### Required action A
Write out the part of the Marymount leadership passage that starts with "Which makes it" and goes on through "but firm heart-to-heart.".
### Required action B
List every person named in the Marymount leadership passage.

::: Text passage :::

Maria Damte ’13 arrived at Marymount University as a freshman with an impressive record of achievement. In high school, she was on the Honor Roll for three straight years. She was elected student government treasurer in her sophomore year and president in her junior year. And she did all this while holding down part-time jobs that enabled her to fulfill a key goal: buying plane tickets to travel to her native Ethiopia in two consecutive summers to participate in a United Nations project on AIDS education.

Which makes it all the more surprising that at her Marymount orientation in the summer of 2009, the Nursing major from West Orange, New Jersey, was behaving in so disruptive a manner that the orientation leader in charge of her group, Melanie Cope ’11, felt compelled to take Maria aside for a gentle but firm heart-to-heart.

That, as they say, was then.

This is now: A rising junior at Marymount, Maria is in her second summer serving as an orientation leader herself, training the new recruits and remembering her freshman slip-up with a wry smile and a shake of the head. She recalls why she was disruptive: “I remember being very uncomfortable because I was questioning my choice and thinking maybe I had made a mistake in coming to Marymount. At the end of the first day, I really wanted to leave. What I most remember, though, is Melanie. She was responsible for our group, and it was clear that she really cared about us. She even came in to our rooms to say good-night! That was the first time I saw the caring for the whole person that is so evident at Marymount. And that’s what changed my mind.”

As Maria quickly learned, at Marymount, student leaders set the tone. And the University is committed to providing its young leaders with guidance, assistance, and encouragement. Lessons in leadership are interwoven throughout the tapestry of a Marymount education, and those lessons – often taught by example – start early.

From the beginning of their freshman year, through every stage of their college careers and all the way to the final preparations for entry into the world of work, Marymount students are taught, mentored, and groomed to become smart, ethical leaders who put service to others and the common good ahead of self. In a world that’s increasingly centered on “me,” these students can’t help but stand out.

Some young people arrive at MU with lots of leadership experience under their belts, ready to take on ever higher levels of responsibility. Others are late bloomers. All are welcome; all will grow.

Dr. Chris Domes, vice president for Student Development and Enrollment Management, says, “We’re great at helping students who arrive with leadership experience to rise to the next level; we polish them and broaden their worldview. But we’re even better at helping kids who have never seen themselves as leaders, kids who arrive here thinking that they can’t possibly make a difference. We teach them to reevaluate that assumption.”

Davon Speight ’11 of Portsmouth, Virginia, was one such late bloomer. He says, “Coming out of high school, I didn’t think college was right for me, so I took two years off, and during that time I learned the importance of a college degree. When I arrived at Marymount, my self-esteem and self-confidence were pretty low. I hadn’t ever run for anything, and I was a very shy person. But I quickly fell in love with the welcoming atmosphere that I encountered here. The man I was then and the man I am today are totally different.”

::: Dataset excerpt :::

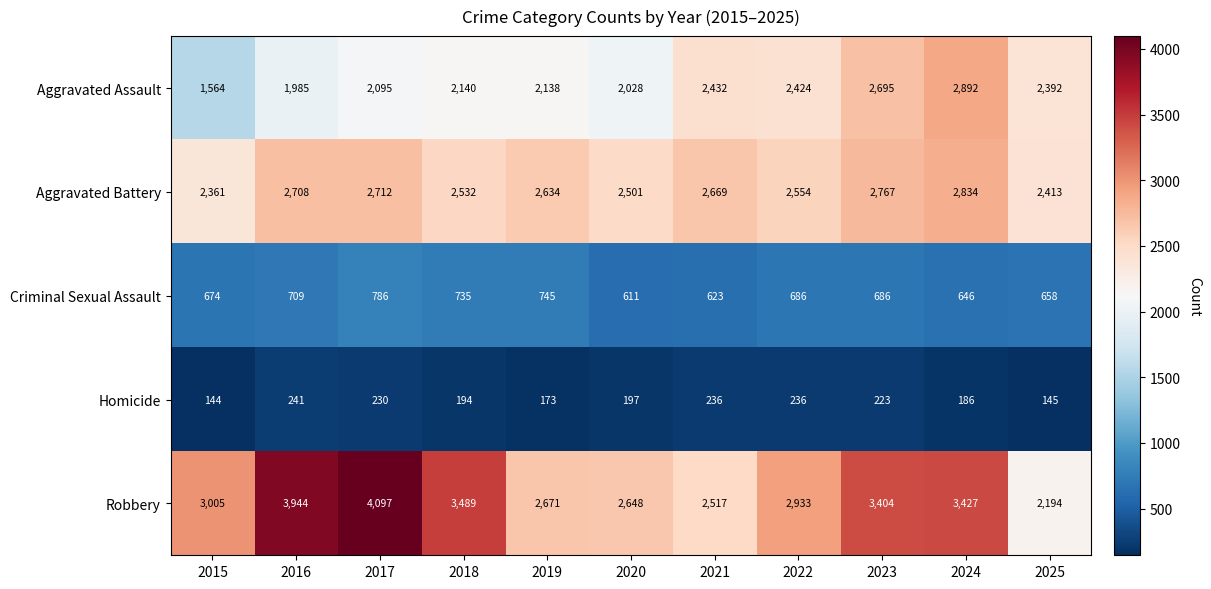

The Aggravated Battery series shows 2767 at 2023. True or false?

True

:::

### Written answer A
Which makes it all the more surprising that at her Marymount orientation in the summer of 2009, the Nursing major from West Orange, New Jersey, was behaving in so disruptive a manner that the orientation leader in charge of her group, Melanie Cope ’11, felt compelled to take Maria aside for a gentle but firm heart-to-heart.

### Written answer B
Maria Damte
Melanie Cope
Dr. Chris Domes
Davon Speight